> [Your instructions]: Your task is to retype every entry exactly, omitting nothing.

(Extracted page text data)
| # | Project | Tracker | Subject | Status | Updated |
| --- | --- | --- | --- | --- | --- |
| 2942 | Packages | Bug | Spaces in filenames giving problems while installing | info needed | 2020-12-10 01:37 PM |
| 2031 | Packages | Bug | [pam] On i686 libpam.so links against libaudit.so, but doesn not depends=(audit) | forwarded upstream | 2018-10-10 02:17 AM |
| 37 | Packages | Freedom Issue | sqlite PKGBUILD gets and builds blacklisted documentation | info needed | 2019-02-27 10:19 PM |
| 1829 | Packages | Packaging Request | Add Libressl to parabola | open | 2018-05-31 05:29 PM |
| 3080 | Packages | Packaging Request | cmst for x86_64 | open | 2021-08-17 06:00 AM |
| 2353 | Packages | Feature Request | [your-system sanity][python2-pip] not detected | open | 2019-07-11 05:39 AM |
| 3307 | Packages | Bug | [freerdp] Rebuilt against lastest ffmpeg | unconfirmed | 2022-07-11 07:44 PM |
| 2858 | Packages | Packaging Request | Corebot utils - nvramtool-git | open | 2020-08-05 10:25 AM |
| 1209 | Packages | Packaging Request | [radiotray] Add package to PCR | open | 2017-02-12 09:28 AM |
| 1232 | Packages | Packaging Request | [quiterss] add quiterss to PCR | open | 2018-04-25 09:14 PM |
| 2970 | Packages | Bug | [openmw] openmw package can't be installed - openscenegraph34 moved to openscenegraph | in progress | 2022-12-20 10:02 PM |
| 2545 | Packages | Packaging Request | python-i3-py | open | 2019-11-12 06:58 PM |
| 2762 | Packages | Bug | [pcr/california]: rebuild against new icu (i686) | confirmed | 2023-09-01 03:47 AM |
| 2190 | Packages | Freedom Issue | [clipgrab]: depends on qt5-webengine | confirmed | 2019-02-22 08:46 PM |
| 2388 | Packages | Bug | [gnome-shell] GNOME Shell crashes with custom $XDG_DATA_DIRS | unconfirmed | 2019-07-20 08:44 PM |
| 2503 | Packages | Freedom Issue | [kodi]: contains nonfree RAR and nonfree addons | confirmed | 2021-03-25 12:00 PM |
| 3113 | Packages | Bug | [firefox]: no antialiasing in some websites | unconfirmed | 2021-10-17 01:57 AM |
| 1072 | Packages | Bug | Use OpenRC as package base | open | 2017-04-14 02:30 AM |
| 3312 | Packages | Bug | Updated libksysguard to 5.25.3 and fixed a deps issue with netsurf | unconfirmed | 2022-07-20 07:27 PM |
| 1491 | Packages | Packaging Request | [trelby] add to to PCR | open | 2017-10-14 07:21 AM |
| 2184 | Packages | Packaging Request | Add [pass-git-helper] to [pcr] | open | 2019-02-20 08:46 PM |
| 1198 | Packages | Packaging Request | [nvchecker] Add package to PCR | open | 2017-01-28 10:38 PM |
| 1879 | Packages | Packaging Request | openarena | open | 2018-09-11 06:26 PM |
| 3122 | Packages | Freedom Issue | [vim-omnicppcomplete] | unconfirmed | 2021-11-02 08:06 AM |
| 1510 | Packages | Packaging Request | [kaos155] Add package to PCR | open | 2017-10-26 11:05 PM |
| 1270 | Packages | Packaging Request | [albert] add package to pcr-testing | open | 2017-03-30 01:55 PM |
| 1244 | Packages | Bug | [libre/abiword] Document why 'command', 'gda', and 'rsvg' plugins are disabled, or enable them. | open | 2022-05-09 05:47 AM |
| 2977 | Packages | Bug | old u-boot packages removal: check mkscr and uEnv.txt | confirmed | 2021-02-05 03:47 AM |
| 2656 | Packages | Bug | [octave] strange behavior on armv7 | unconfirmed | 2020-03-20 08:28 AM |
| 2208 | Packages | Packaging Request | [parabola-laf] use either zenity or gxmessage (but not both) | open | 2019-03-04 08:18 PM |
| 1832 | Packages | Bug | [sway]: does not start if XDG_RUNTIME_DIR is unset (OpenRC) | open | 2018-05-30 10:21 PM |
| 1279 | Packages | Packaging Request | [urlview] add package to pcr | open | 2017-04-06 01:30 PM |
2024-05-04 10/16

> [Answer box]:
| # | Project | Tracker | Subject | Status | Updated |
| --- | --- | --- | --- | --- | --- |
| 2942 | Packages | Bug | Spaces in filenames giving problems while installing | info needed | 2020-12-10 01:37 PM |
| 2031 | Packages | Bug | [pam] On i686 libpam.so links against libaudit.so, but doesn not depends=(audit) | forwarded upstream | 2018-10-10 02:17 AM |
| 37 | Packages | Freedom Issue | sqlite PKGBUILD gets and builds blacklisted documentation | info needed | 2019-02-27 10:19 PM |
| 1829 | Packages | Packaging Request | Add Libressl to parabola | open | 2018-05-31 05:29 PM |
| 3080 | Packages | Packaging Request | cmst for x86_64 | open | 2021-08-17 06:00 AM |
| 2353 | Packages | Feature Request | [your-system sanity][python2-pip] not detected | open | 2019-07-11 05:39 AM |
| 3307 | Packages | Bug | [freerdp] Rebuilt against lastest ffmpeg | unconfirmed | 2022-07-11 07:44 PM |
| 2858 | Packages | Packaging Request | Corebot utils - nvramtool-git | open | 2020-08-05 10:25 AM |
| 1209 | Packages | Packaging Request | [radiotray] Add package to PCR | open | 2017-02-12 09:28 AM |
| 1232 | Packages | Packaging Request | [quiterss] add quiterss to PCR | open | 2018-04-25 09:14 PM |
| 2970 | Packages | Bug | [openmw] openmw package can't be installed - openscenegraph34 moved to openscenegraph | in progress | 2022-12-20 10:02 PM |
| 2545 | Packages | Packaging Request | python-i3-py | open | 2019-11-12 06:58 PM |
| 2762 | Packages | Bug | [pcr/california]: rebuild against new icu (i686) | confirmed | 2023-09-01 03:47 AM |
| 2190 | Packages | Freedom Issue | [clipgrab]: depends on qt5-webengine | confirmed | 2019-02-22 08:46 PM |
| 2388 | Packages | Bug | [gnome-shell] GNOME Shell crashes with custom $XDG_DATA_DIRS | unconfirmed | 2019-07-20 08:44 PM |
| 2503 | Packages | Freedom Issue | [kodi]: contains nonfree RAR and nonfree addons | confirmed | 2021-03-25 12:00 PM |
| 3113 | Packages | Bug | [firefox]: no antialiasing in some websites | unconfirmed | 2021-10-17 01:57 AM |
| 1072 | Packages | Bug | Use OpenRC as package base | open | 2017-04-14 02:30 AM |
| 3312 | Packages | Bug | Updated libksysguard to 5.25.3 and fixed a deps issue with netsurf | unconfirmed | 2022-07-20 07:27 PM |
| 1491 | Packages | Packaging Request | [trelby] add to to PCR | open | 2017-10-14 07:21 AM |
| 2184 | Packages | Packaging Request | Add [pass-git-helper] to [pcr] | open | 2019-02-20 08:46 PM |
| 1198 | Packages | Packaging Request | [nvchecker] Add package to PCR | open | 2017-01-28 10:38 PM |
| 1879 | Packages | Packaging Request | openarena | open | 2018-09-11 06:26 PM |
| 3122 | Packages | Freedom Issue | [vim-omnicppcomplete] | unconfirmed | 2021-11-02 08:06 AM |
| 1510 | Packages | Packaging Request | [kaos155] Add package to PCR | open | 2017-10-26 11:05 PM |
| 1270 | Packages | Packaging Request | [albert] add package to pcr-testing | open | 2017-03-30 01:55 PM |
| 1244 | Packages | Bug | [libre/abiword] Document why 'command', 'gda', and 'rsvg' plugins are disabled, or enable them. | open | 2022-05-09 05:47 AM |
| 2977 | Packages | Bug | old u-boot packages removal: check mkscr and uEnv.txt | confirmed | 2021-02-05 03:47 AM |
| 2656 | Packages | Bug | [octave] strange behavior on armv7 | unconfirmed | 2020-03-20 08:28 AM |
| 2208 | Packages | Packaging Request | [parabola-laf] use either zenity or gxmessage (but not both) | open | 2019-03-04 08:18 PM |
| 1832 | Packages | Bug | [sway]: does not start if XDG_RUNTIME_DIR is unset (OpenRC) | open | 2018-05-30 10:21 PM |
| 1279 | Packages | Packaging Request | [urlview] add package to pcr | open | 2017-04-06 01:30 PM |
2024-05-04 10/16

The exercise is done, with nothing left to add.